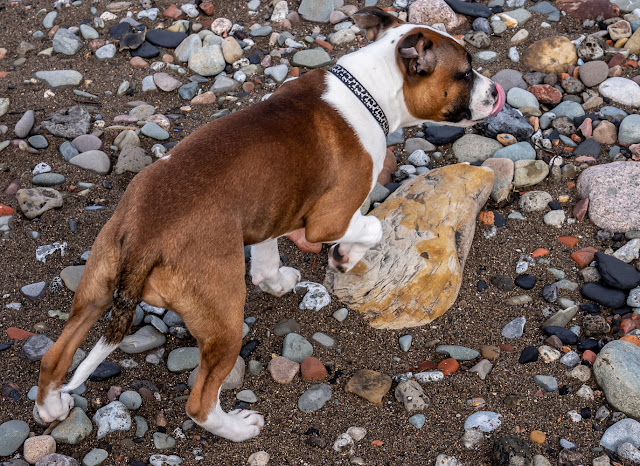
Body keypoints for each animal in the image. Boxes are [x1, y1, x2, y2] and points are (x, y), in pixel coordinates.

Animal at [36, 9, 504, 442]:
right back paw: (237, 428)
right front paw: (347, 253)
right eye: (464, 73)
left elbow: (267, 257)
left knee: (55, 356)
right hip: (223, 322)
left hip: (96, 286)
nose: (496, 91)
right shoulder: (327, 219)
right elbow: (368, 226)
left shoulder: (272, 212)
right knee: (199, 402)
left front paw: (278, 280)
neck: (367, 90)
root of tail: (146, 236)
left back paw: (51, 407)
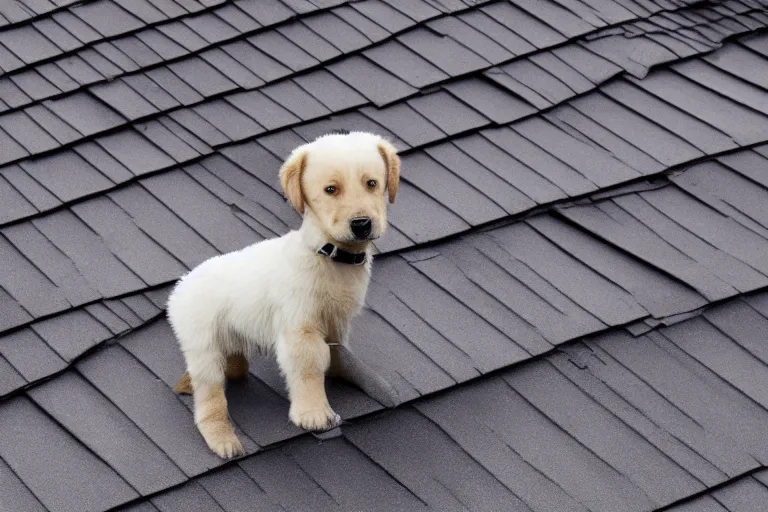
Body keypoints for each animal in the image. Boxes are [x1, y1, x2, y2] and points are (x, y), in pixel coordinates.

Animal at [167, 130, 402, 458]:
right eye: (331, 189)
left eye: (372, 183)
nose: (361, 224)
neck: (326, 255)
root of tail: (179, 288)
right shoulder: (299, 329)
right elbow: (309, 366)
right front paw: (313, 413)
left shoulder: (337, 322)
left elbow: (338, 353)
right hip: (204, 346)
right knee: (210, 396)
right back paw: (222, 439)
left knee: (233, 364)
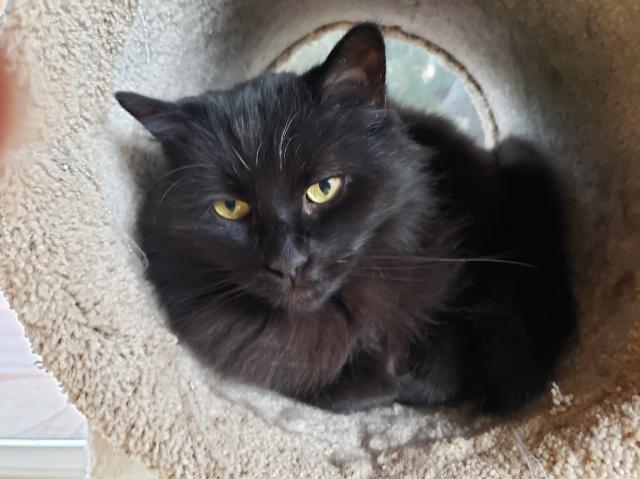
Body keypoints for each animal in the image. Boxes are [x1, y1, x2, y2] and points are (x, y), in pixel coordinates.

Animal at [116, 22, 576, 414]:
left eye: (324, 188)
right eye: (230, 208)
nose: (288, 263)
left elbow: (438, 373)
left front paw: (408, 378)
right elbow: (335, 389)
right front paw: (384, 381)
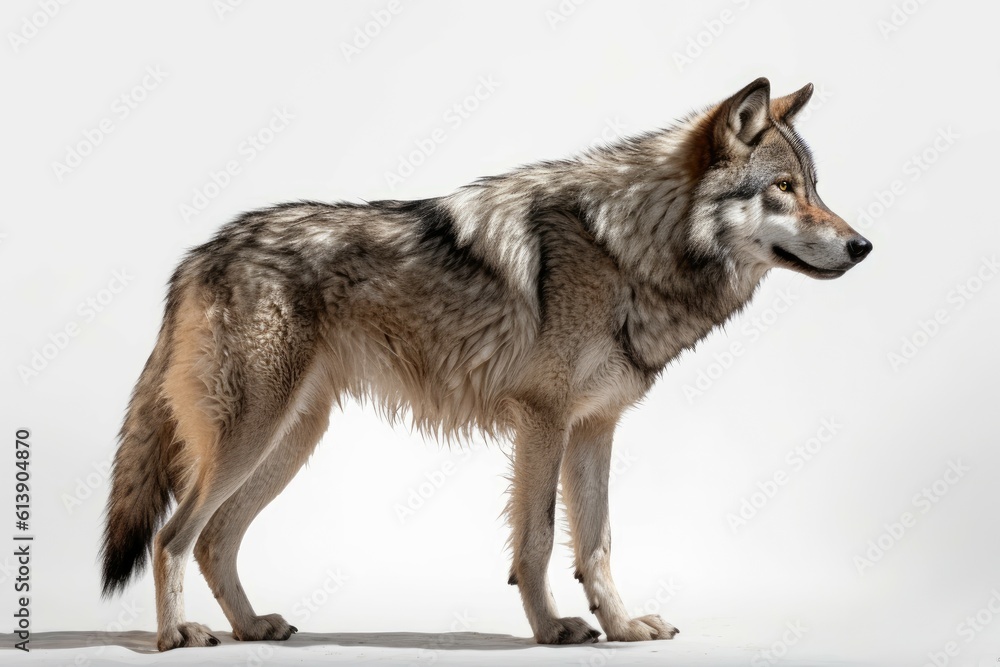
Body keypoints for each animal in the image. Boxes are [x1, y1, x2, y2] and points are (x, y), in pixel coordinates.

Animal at [101, 78, 871, 650]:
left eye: (815, 186)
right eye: (783, 188)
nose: (863, 245)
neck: (626, 249)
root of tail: (198, 255)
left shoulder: (594, 427)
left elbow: (597, 542)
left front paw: (622, 627)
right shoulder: (544, 418)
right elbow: (538, 539)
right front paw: (554, 628)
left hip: (291, 440)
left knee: (214, 540)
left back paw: (251, 626)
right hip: (254, 434)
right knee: (173, 535)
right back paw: (178, 637)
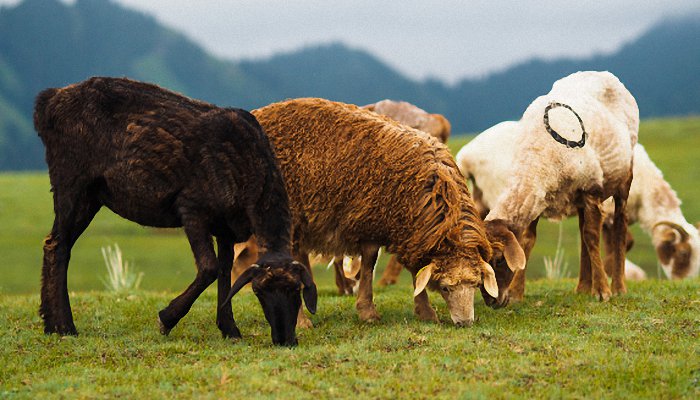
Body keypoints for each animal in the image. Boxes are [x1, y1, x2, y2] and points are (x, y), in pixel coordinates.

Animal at [34, 76, 316, 346]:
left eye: (296, 290)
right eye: (258, 291)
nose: (285, 340)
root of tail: (49, 101)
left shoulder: (226, 227)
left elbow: (225, 273)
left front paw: (230, 329)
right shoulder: (191, 209)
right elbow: (209, 268)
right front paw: (166, 319)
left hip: (91, 195)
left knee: (55, 245)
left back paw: (50, 323)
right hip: (71, 180)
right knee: (58, 245)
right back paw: (65, 326)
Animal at [456, 69, 636, 306]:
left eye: (500, 260)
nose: (492, 302)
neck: (536, 156)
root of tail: (603, 73)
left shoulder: (591, 190)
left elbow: (592, 238)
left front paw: (602, 291)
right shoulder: (538, 195)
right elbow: (528, 240)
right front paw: (516, 293)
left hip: (625, 176)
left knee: (619, 225)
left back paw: (618, 287)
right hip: (578, 198)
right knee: (583, 231)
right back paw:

Problem description: Within these entries, output exactly the lines starting at the one with "right elbow: (309, 366)" and finishing at the one with "right back paw: (65, 326)". Leave pictures out of the output.

The answer:
right elbow: (309, 366)
right front paw: (313, 413)
left shoulder: (337, 322)
left elbow: (338, 353)
right hip: (204, 346)
right knee: (210, 396)
right back paw: (222, 439)
left knee: (233, 364)
Body keypoints for each animal in the image. Boxes are [x1, y1, x2, y2] and points are (x, y), in pixel coordinates.

Animal at [116, 22, 576, 414]:
left eye: (324, 188)
right eye: (230, 208)
nose: (288, 263)
left elbow: (438, 373)
left front paw: (408, 378)
right elbow: (335, 389)
right front paw: (384, 381)
Body keypoints for each animal in the image. Boxes are [x1, y1, x2, y2] and points are (x, y), in pixel coordinates.

Animal at [101, 78, 871, 650]:
left eye: (815, 186)
right eye: (783, 188)
nose: (863, 245)
neck: (626, 249)
root of tail: (198, 255)
left shoulder: (594, 427)
left elbow: (597, 542)
left front paw: (622, 627)
right shoulder: (544, 418)
right elbow: (538, 539)
right front paw: (554, 628)
left hip: (291, 440)
left knee: (214, 540)
left back paw: (251, 626)
right hip: (254, 434)
right knee: (173, 535)
right back paw: (178, 637)
Body keypoints for each animal in the image. Boxes are [x1, y1, x2, y2] and points are (x, y), in pixel coordinates.

Animal at [34, 76, 316, 346]:
left eye: (296, 290)
right eye: (258, 291)
nose: (285, 340)
root of tail: (49, 101)
left shoulder: (226, 227)
left elbow: (225, 273)
left front paw: (230, 329)
right shoulder: (191, 209)
right elbow: (209, 268)
right front paw: (166, 319)
left hip: (91, 195)
left knee: (55, 245)
left back paw: (50, 323)
right hip: (71, 180)
right knee: (58, 245)
right back paw: (65, 326)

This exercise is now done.